Related to all of this, my quality of sleep has declined tremendously. I’m having a harder time falling asleep; my dreams are more disturbed; I wake up feeling less well-rested and my wake-up time is harder to regulate. This leads a lot slower start and makes it hard to get anything productive done in the morning aside from getting some food and drink in me.
The one good thing about this time is that my mood has actually remained relatively stable. Oh, I’ll get grumpy when hungry or tired, but that’s normal. My overall mood has remained relatively stable however. I have done more work with my emotions and self-awareness than many ever get to. I can live in this time of uncertainty without it impacting my mood, and I am not threatened by the move to virtual church services and fitness/martial arts classes, as I have lengthy experience outside of institutional church and maintaining my fitness level with infrequent attendance at fitness and martial arts classes. There are certainly things that I would love to re-open and attend more, but I feel the lack a lot less than many, which enables me to keep my mood stable over a far longer term than many of these other things.
I hope this brief glimpse helps others to understand their loved ones and/or not feel alone in their struggles.

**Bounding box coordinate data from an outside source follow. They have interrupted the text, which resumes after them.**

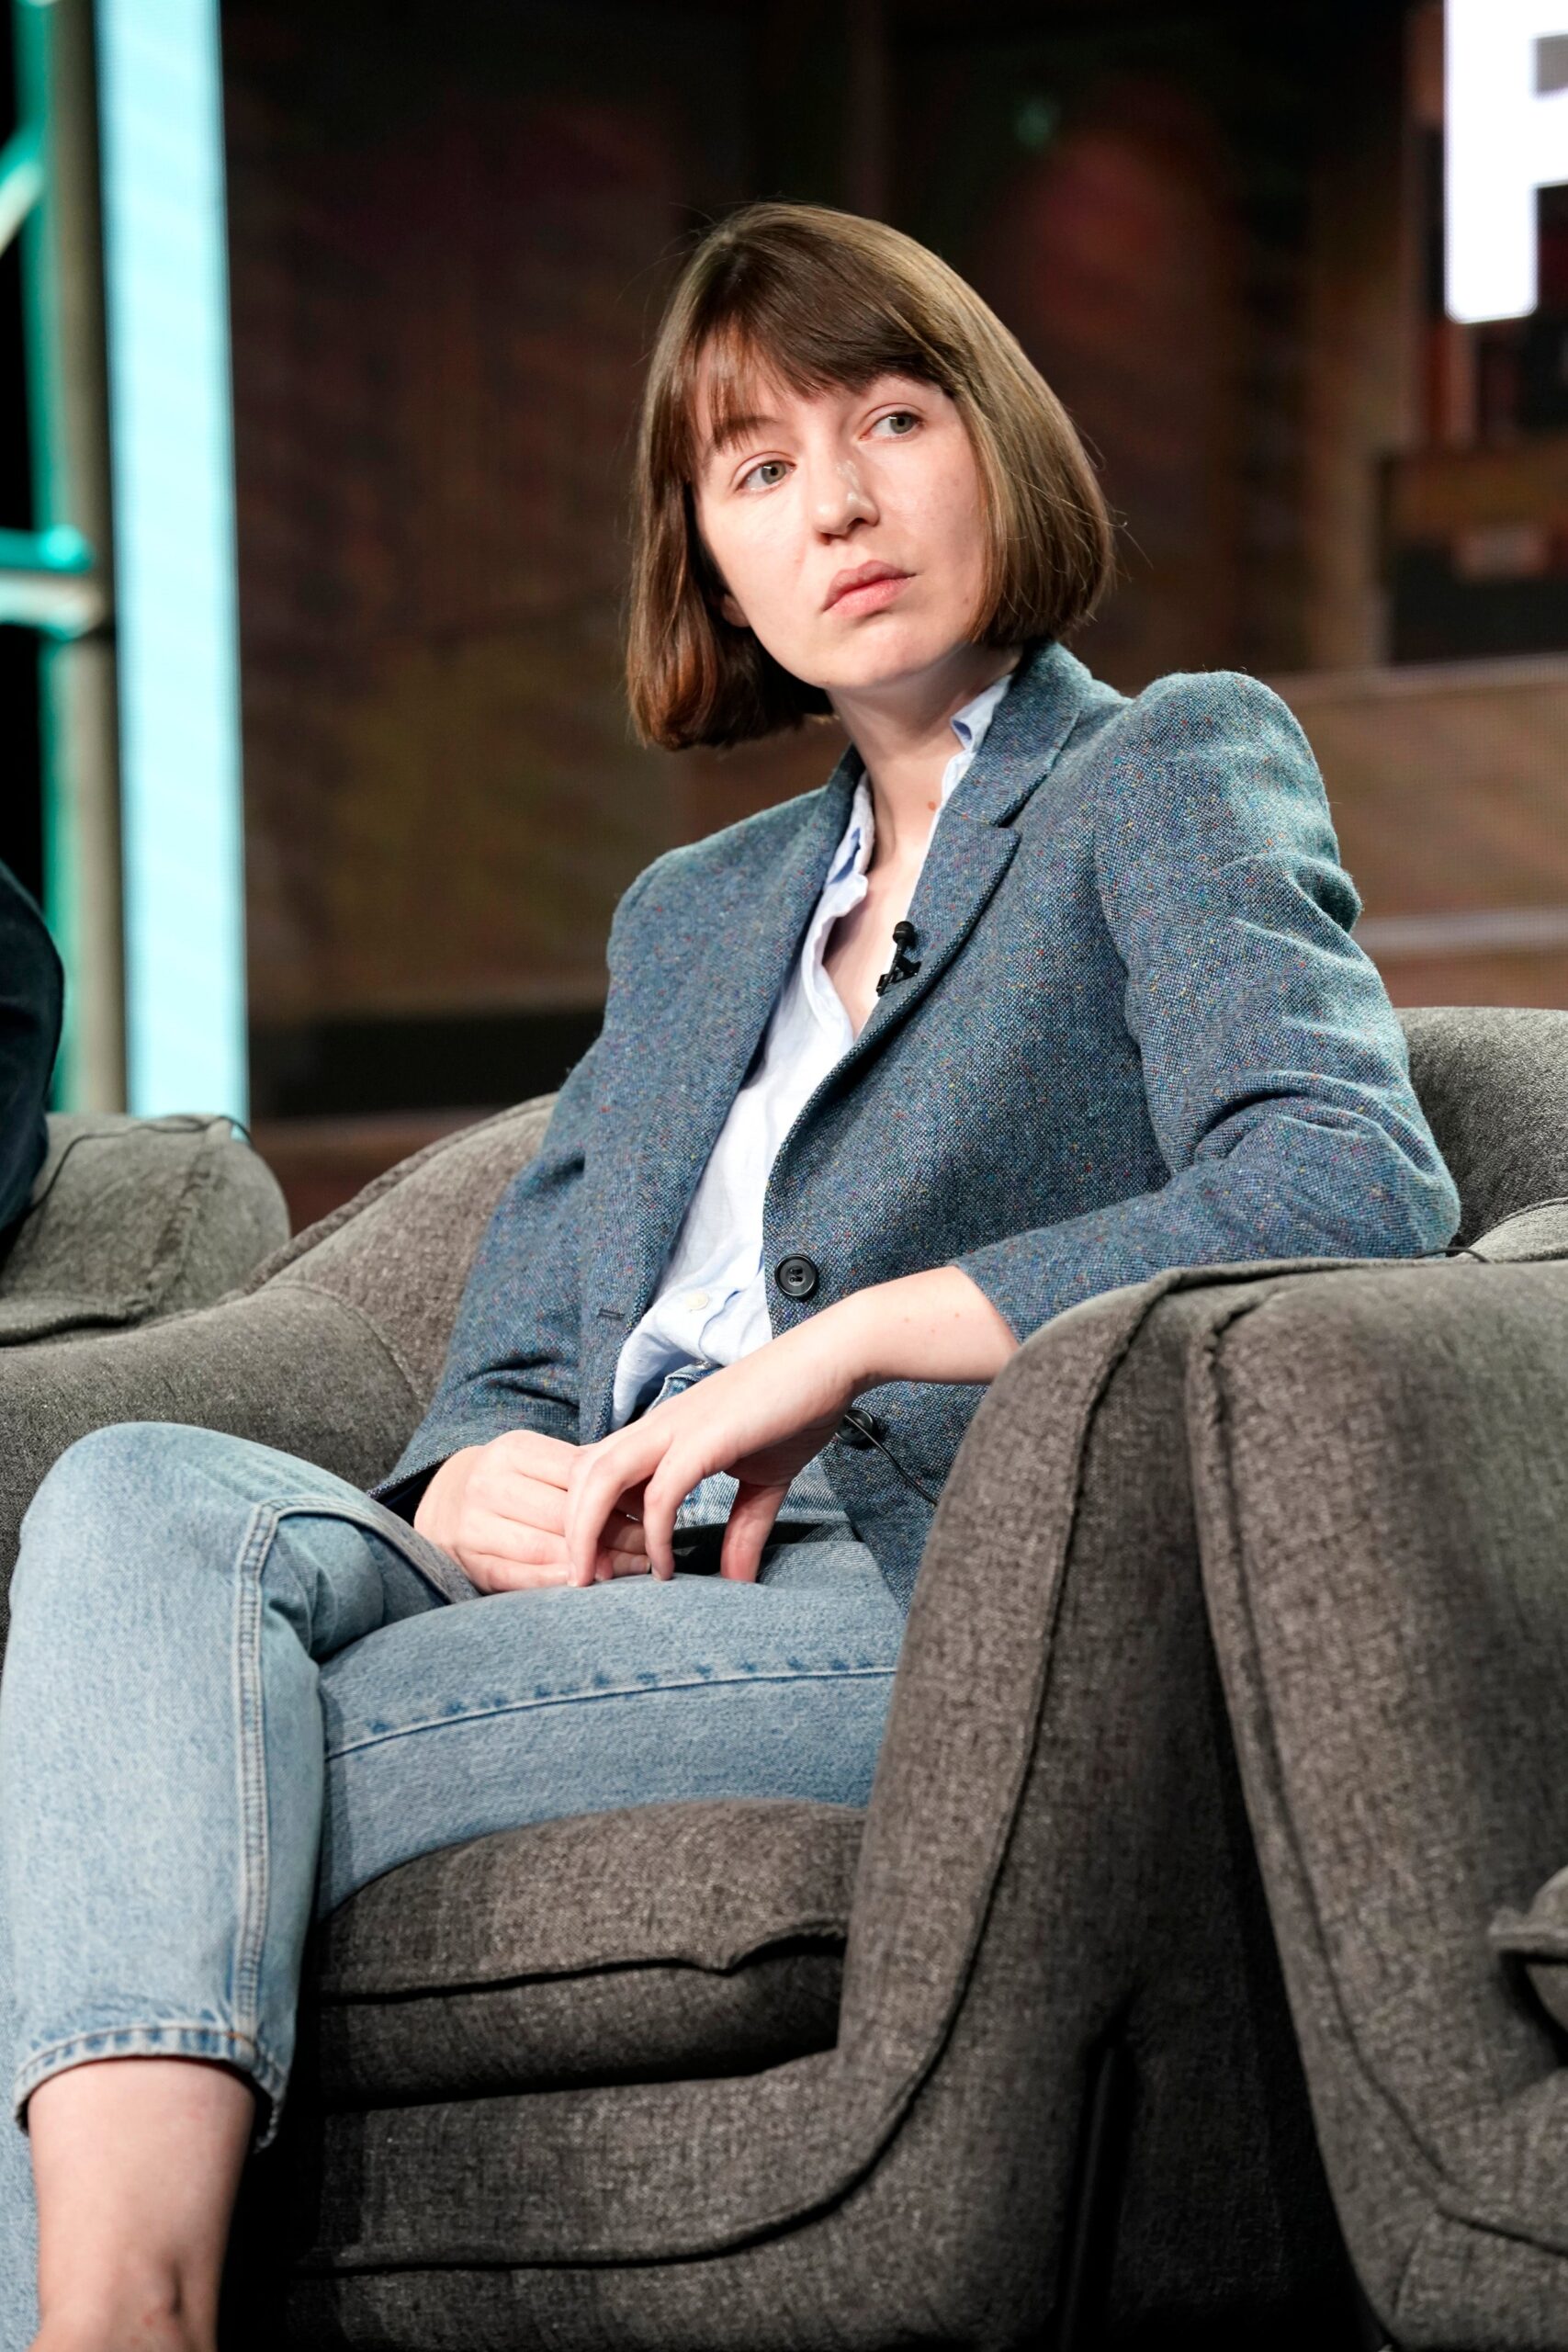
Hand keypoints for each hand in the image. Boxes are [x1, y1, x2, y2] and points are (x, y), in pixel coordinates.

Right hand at [413, 1429, 653, 1591]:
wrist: (443, 1502)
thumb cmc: (510, 1481)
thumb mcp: (537, 1461)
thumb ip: (582, 1471)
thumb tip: (643, 1489)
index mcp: (512, 1451)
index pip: (577, 1474)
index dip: (619, 1495)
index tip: (651, 1510)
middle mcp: (488, 1483)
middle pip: (564, 1514)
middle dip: (613, 1533)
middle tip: (649, 1546)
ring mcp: (473, 1525)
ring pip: (543, 1547)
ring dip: (591, 1562)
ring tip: (628, 1569)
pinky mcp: (470, 1561)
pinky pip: (517, 1576)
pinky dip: (553, 1582)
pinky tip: (583, 1584)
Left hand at [562, 1317, 860, 1587]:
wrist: (831, 1361)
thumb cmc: (795, 1409)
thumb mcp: (763, 1481)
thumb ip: (743, 1531)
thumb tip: (737, 1583)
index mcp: (662, 1432)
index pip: (596, 1471)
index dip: (584, 1517)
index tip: (596, 1566)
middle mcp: (657, 1426)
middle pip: (582, 1474)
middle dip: (570, 1530)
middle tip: (580, 1581)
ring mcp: (677, 1428)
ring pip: (602, 1477)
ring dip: (588, 1530)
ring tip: (594, 1578)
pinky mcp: (705, 1437)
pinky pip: (662, 1492)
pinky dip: (655, 1533)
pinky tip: (665, 1567)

I will also note that despite the mention of my parents throughout this post, on balance it is still much better that I’m with them rather than in a shared house rental. Being restricted in activities with uncertainty and loss of routine exacerbates our differences in biology, lifestyle, and worldview, but that is true for all of us during this time. I offer these areas of challenge as an honest and open glimpse into my struggles, many related to my neurology as an autistic, not as a judgment or condemnation on any party involved.
Hang on, folks! We’re not dead yet–and we’ll keep fighting until the tide turns and we can all be together once again.